Serves 3/4 Preparation time - 10 mins Cooking time - 10 mins
Inspiration for this random improvised dish came from an inspiralized recipe for chicken and bok choy: http://inspiralized.com/2015/05/13/sesame-chicken-and-bok-choy-zucchini-noodle-bowl-with-sriracha/ As per usual, we didn't have many of the ingredients, so I chucked some alternatives together and came up with this. The alternative creation was something I just had to write down...
The optional ingredients are great, but in true Dancer Talks Food style, there are only 6 essential ingredients. Enjoy it!

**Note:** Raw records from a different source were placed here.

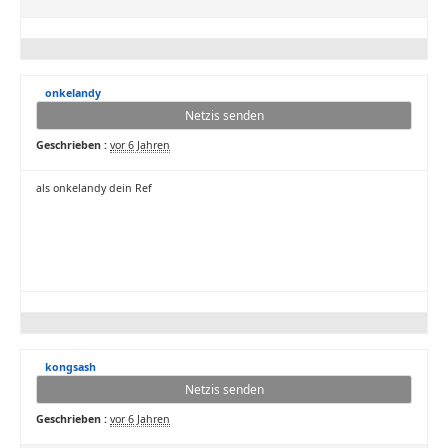
onkelandy
Netzis senden
Geschrieben :
vor 6 Jahren
als onkelandy dein Ref
kongsash
Netzis senden
Geschrieben :
vor 6 Jahren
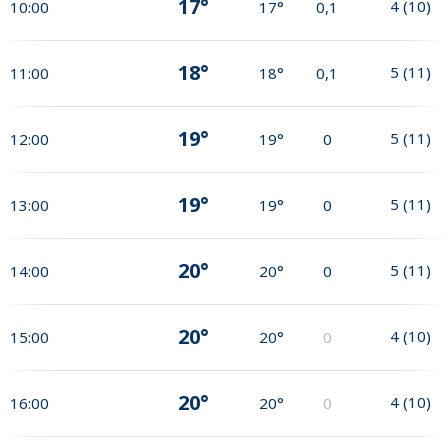
17°
4
(
10
)
10:00
17°
0,1
18°
5
(
11
)
11:00
18°
0,1
19°
5
(
11
)
12:00
19°
0
19°
5
(
11
)
13:00
19°
0
20°
5
(
11
)
14:00
20°
0
20°
4
(
10
)
15:00
20°
0
20°
4
(
10
)
16:00
20°
0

Ingredients: 2 chicken breasts 1 bunch of pak choi 1/3 broccoli A handful of cashew nuts 2 tablespoons soy sauce 2 teaspoons honey
Optional: 3 spring onions 2 garlic cloves A pinch of chilli flakes 2 teaspoons sesame oil A squeeze of ginger paste or a thumb sized piece of ginger
Method: 1) Mix up the soy sauce, honey, sesame oil and a clove of garlic (crushed) in a mixing bowl. Slice the chicken into thin strips, then add to the bowl, coat with the sauce and marinade for 15 minutes.

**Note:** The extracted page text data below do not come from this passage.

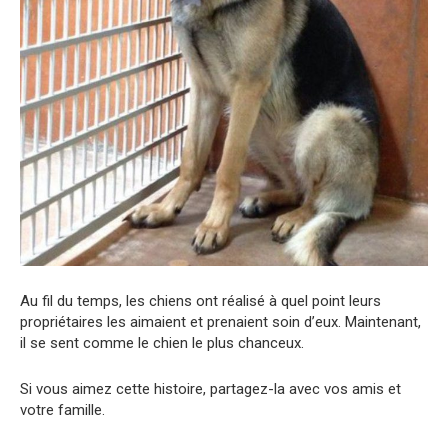
Au fil du temps, les chiens ont réalisé à quel point leurs
propriétaires les aimaient et prenaient soin d’eux. Maintenant,
il se sent comme le chien le plus chanceux.
Si vous aimez cette histoire, partagez-la avec vos amis et
votre famille.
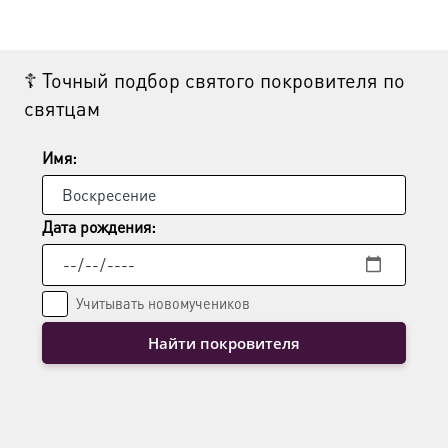
☦ Точный подбор святого покровителя по
святцам
Имя:
Дата рождения:
Учитывать новомучеников
Найти покровителя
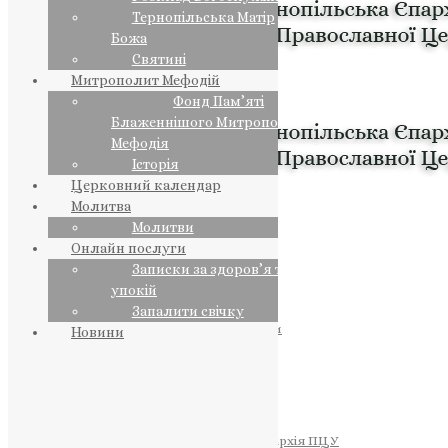
Тернопільська Матір
Божа
Святині
Митрополит Мефодій
Фонд Пам’яті
Блаженнішого Митрополита
Мефодія
Історія
Церковний календар
Молитва
Молитви
Онлайн послуги
Записки за здоров’я та за
упокій
Запалити свічку
ПРЕДСТОЯТЕЛЬ
Православна Церква України
Новини
ПРАВЛЯЧІ АРХІЄРЕЇ
Преосвященний НЕСТОР
Преосвященний ПАВЛО
Преосвященний ТИХОН
ЄПАРХІЇ
Тернопільська Єпархія ПЦУ
Тернопільсько-Бучацька Єпархія ПЦУ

2) Meanwhile, chop the broccoli into very small florets, the pak choi, the ginger if not using a paste and the spring onions into small chunks. Crush the other garlic clove.
3) Heat a splash of oil in a wok or frying pan. When it is sizzling, add the marinaded chicken and brown on all sides for 4 or 5 minutes.

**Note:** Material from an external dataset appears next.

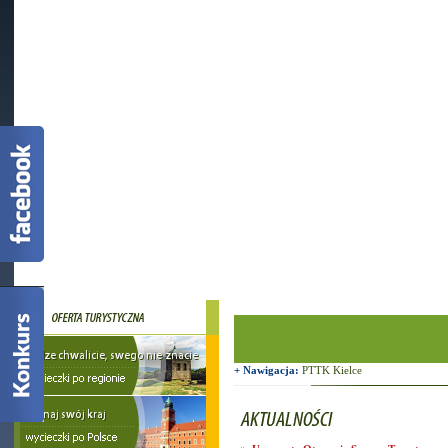
+ Nawigacja:
PTTK Kielce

4) Add the ginger, chilli and garlic to the wok. Stir-fry very quickly for about 1 minute so that it doesn't burn.
5) Add the park choi, broccoli and cashew nuts and stir-fry for 3 or 4 minutes or until the pak choi has softened and the broccoli has browned.
6) Take off the heat and serve. If it is too dry, you can mix up another batch of marinade and pour over the top.